**TASK GOAL:** Within the records below, how many lines contain "dasharray"? The answer is that number alone.

Stored items
════════════════

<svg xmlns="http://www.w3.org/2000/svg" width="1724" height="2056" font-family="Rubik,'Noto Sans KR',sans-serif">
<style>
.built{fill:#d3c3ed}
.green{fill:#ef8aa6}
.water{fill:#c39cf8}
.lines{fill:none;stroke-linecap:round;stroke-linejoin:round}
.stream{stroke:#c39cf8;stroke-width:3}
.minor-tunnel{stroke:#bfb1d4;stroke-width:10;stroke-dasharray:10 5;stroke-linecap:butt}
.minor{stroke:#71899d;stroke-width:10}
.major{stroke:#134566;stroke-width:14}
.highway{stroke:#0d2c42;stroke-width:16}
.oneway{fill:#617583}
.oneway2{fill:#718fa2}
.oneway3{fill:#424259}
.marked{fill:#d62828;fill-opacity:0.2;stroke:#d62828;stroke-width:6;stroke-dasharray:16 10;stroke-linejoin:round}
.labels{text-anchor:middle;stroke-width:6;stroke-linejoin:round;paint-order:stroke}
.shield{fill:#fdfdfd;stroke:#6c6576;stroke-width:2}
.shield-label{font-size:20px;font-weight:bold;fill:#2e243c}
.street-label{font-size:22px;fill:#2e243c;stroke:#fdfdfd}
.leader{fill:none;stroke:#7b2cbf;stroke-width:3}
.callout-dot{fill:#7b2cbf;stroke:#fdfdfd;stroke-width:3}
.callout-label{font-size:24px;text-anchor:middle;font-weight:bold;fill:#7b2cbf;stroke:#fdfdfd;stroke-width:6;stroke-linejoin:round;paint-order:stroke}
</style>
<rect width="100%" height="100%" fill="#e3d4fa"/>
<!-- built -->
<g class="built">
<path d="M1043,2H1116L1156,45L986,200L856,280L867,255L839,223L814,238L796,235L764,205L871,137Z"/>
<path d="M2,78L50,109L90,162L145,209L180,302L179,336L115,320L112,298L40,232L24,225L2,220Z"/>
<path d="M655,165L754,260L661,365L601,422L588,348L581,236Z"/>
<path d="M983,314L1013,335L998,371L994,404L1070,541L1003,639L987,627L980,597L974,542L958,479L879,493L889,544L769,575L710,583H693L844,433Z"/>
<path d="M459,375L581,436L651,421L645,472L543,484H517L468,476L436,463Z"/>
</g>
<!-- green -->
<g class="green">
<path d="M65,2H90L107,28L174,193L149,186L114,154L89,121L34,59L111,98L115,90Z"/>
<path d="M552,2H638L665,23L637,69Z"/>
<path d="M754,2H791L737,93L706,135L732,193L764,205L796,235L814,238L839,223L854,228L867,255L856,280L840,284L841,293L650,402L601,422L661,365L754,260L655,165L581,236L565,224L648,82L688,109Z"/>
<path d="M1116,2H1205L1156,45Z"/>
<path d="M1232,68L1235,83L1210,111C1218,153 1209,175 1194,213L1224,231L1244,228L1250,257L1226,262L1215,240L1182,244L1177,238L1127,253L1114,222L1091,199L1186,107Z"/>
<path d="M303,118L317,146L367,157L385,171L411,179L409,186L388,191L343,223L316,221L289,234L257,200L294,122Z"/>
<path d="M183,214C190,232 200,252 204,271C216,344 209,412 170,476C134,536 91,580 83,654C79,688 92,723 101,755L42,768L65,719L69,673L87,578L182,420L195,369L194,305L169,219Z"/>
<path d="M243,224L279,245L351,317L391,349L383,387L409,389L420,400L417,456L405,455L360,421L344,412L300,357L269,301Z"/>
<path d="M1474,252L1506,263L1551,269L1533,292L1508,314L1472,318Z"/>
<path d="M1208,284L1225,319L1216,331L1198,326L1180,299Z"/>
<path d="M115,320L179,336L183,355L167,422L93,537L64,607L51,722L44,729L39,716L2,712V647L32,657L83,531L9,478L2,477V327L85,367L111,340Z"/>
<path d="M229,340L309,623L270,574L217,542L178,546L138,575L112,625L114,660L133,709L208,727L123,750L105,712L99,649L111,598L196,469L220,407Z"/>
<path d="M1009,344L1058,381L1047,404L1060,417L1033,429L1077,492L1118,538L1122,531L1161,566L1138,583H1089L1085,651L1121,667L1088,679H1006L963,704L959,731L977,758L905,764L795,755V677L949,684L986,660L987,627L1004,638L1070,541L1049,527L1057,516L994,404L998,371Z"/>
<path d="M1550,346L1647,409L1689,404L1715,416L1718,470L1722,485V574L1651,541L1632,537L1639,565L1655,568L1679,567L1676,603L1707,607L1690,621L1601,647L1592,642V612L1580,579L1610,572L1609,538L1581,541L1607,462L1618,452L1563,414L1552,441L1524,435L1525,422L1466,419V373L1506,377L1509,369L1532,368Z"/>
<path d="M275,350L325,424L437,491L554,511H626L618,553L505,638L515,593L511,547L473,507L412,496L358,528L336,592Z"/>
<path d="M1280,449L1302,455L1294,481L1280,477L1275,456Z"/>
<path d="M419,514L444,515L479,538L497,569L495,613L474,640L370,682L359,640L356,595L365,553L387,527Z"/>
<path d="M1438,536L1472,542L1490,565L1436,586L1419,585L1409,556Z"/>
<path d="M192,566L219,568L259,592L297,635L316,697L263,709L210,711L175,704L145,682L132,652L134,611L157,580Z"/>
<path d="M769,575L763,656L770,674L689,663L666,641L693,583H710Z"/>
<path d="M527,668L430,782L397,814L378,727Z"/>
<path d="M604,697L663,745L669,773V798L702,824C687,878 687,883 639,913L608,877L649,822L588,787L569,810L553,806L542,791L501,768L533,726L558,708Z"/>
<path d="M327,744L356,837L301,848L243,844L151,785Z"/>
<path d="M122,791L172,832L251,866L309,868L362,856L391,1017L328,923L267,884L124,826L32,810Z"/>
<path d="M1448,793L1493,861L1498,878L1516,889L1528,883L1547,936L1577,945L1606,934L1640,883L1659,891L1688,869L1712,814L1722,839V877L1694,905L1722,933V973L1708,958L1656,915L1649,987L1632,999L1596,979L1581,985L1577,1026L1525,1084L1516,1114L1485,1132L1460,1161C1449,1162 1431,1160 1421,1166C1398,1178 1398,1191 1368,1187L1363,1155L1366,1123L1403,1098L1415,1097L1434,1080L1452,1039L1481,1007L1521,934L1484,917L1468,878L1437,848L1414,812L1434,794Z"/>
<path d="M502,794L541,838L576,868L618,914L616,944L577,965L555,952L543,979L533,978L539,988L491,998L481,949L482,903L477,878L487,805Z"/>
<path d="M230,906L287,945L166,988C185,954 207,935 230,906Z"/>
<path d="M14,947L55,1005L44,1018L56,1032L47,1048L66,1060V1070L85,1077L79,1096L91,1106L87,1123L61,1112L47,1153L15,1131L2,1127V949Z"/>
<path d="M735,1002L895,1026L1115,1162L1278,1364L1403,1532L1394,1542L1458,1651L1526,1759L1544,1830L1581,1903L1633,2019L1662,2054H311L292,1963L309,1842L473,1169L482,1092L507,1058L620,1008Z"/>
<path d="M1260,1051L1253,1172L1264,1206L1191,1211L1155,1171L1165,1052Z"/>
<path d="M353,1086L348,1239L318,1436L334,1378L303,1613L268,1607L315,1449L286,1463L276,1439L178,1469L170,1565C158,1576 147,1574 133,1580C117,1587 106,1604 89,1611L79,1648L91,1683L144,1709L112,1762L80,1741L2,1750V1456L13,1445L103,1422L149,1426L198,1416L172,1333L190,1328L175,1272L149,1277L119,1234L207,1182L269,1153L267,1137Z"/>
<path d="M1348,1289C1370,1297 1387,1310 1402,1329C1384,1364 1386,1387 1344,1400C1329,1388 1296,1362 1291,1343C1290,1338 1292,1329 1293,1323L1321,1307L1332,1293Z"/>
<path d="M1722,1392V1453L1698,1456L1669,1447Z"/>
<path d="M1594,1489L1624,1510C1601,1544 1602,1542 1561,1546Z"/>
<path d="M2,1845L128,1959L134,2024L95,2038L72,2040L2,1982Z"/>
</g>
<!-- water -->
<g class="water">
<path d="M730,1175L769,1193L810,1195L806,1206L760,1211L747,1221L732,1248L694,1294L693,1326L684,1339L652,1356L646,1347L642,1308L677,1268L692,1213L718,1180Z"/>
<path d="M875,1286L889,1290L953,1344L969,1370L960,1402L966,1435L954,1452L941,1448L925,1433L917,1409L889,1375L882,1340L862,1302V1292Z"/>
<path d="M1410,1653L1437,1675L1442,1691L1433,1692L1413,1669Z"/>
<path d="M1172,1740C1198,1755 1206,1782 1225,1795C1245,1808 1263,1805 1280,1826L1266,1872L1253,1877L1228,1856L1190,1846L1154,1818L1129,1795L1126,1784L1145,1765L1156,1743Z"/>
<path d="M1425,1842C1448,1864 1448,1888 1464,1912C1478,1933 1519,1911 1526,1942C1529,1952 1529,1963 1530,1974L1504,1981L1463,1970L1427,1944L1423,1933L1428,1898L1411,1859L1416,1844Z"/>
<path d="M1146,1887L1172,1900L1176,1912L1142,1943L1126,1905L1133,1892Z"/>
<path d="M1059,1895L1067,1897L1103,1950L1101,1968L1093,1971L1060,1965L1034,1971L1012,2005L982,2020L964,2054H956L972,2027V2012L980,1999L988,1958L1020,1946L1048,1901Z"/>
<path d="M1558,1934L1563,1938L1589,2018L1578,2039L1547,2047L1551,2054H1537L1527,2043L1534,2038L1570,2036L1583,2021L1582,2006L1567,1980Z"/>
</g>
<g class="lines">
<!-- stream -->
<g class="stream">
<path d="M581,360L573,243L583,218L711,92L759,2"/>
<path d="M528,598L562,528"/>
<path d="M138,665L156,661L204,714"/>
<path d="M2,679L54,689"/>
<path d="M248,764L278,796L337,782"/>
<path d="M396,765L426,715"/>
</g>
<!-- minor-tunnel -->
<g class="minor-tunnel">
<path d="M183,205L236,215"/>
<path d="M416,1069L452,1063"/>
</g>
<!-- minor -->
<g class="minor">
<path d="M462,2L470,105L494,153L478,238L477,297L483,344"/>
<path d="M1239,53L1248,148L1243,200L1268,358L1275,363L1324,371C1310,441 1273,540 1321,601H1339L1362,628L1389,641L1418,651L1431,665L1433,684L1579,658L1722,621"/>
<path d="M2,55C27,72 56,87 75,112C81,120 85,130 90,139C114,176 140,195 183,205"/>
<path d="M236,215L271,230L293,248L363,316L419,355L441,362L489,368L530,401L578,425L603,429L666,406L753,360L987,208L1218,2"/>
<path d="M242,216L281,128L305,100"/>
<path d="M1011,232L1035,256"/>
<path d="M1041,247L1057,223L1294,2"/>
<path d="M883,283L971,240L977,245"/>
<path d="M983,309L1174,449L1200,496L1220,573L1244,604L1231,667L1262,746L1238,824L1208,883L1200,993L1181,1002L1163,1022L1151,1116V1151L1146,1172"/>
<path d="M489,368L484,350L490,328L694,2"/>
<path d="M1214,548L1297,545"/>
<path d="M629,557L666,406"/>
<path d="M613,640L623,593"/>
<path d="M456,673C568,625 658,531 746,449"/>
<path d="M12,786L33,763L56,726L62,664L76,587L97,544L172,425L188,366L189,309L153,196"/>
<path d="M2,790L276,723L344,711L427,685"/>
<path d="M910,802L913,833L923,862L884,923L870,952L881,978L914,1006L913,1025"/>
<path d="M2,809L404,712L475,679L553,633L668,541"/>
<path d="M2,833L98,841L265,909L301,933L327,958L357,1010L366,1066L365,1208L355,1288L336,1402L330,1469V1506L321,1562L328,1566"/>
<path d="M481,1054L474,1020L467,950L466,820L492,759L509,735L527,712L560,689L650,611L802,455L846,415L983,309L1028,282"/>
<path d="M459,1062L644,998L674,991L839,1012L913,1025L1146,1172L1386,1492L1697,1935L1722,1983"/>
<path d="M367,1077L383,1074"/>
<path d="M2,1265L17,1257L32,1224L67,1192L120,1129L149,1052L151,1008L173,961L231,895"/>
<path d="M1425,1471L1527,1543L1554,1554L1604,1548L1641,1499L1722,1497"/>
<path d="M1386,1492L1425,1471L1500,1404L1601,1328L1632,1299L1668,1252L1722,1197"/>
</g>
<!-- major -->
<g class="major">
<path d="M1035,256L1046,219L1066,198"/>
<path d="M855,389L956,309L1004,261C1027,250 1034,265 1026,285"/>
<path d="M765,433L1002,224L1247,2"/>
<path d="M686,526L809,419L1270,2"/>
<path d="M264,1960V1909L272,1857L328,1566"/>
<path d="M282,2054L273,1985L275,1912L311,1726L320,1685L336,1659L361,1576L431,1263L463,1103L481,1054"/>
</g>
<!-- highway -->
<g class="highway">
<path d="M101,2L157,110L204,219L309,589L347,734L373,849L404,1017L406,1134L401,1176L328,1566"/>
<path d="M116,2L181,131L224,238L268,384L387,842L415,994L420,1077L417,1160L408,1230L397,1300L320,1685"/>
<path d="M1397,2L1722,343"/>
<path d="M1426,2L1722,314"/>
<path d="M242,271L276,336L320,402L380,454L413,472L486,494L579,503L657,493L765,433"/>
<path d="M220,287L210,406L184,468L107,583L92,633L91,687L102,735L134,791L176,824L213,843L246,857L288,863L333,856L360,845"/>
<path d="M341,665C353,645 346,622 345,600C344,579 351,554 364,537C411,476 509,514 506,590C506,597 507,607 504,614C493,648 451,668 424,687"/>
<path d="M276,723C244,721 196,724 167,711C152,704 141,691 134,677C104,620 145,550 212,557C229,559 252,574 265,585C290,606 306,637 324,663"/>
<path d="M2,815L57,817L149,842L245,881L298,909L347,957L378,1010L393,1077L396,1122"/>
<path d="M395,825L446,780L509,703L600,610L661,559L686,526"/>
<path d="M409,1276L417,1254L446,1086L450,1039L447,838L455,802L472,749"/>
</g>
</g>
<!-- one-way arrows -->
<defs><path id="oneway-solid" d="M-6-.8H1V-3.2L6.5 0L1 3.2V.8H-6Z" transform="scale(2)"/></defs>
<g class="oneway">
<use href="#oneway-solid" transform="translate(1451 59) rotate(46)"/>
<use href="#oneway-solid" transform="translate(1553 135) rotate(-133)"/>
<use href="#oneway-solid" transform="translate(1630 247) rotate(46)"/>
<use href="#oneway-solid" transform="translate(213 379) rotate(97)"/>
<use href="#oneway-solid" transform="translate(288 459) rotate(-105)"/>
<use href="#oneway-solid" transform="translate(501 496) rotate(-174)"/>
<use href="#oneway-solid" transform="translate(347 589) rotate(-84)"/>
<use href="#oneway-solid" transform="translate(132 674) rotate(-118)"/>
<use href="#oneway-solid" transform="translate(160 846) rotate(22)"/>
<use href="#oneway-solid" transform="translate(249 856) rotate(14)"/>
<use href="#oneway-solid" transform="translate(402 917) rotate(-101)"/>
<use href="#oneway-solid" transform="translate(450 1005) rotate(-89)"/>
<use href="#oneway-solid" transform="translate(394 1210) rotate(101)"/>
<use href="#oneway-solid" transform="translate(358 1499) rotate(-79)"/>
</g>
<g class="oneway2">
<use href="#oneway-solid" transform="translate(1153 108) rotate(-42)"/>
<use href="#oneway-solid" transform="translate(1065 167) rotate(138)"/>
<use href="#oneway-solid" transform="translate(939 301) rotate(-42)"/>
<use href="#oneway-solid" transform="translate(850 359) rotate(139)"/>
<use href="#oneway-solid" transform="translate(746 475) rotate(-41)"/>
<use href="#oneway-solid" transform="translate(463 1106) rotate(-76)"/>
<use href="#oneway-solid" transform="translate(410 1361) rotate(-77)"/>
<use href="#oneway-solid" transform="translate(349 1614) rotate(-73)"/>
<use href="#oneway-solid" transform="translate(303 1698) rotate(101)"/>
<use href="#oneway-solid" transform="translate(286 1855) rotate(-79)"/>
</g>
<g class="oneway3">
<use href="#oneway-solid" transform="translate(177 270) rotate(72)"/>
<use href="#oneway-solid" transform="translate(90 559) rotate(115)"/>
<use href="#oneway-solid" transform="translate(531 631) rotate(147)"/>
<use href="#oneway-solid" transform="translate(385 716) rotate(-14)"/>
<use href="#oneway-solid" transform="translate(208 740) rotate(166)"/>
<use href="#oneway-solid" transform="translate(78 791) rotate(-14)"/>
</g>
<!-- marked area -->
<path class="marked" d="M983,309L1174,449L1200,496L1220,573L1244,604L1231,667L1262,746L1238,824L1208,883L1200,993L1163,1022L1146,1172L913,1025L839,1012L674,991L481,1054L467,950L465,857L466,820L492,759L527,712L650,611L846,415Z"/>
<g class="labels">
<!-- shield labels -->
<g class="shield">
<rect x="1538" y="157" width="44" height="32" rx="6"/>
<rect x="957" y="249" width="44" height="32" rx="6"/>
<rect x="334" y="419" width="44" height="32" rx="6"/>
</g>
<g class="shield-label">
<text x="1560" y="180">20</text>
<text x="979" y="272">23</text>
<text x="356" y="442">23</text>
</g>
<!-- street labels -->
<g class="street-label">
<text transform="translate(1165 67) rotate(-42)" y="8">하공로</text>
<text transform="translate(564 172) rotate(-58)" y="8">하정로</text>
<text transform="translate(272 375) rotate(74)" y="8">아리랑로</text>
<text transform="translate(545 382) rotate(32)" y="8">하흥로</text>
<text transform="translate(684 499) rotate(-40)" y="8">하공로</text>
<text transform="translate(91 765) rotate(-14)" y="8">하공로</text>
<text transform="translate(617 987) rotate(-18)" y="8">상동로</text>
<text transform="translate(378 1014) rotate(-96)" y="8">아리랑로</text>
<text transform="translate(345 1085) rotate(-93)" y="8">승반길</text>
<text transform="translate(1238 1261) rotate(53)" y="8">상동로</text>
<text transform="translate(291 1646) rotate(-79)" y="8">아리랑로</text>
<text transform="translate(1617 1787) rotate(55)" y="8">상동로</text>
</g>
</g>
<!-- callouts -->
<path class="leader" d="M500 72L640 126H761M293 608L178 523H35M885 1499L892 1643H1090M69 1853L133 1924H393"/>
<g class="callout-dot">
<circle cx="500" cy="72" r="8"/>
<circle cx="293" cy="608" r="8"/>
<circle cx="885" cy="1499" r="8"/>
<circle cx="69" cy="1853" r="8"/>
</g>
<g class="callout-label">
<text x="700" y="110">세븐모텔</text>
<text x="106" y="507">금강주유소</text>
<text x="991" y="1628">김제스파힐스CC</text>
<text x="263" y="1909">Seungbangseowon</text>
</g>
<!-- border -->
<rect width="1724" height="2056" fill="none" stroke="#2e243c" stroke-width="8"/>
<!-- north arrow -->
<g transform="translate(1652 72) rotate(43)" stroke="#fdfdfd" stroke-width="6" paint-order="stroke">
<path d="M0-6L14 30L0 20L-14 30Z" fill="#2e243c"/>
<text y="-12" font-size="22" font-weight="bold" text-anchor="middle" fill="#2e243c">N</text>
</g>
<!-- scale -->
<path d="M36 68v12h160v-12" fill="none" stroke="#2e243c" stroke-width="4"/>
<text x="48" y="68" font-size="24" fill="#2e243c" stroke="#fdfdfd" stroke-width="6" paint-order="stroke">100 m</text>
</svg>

════════════════

**ANSWER TO THE EXERCISE:** 2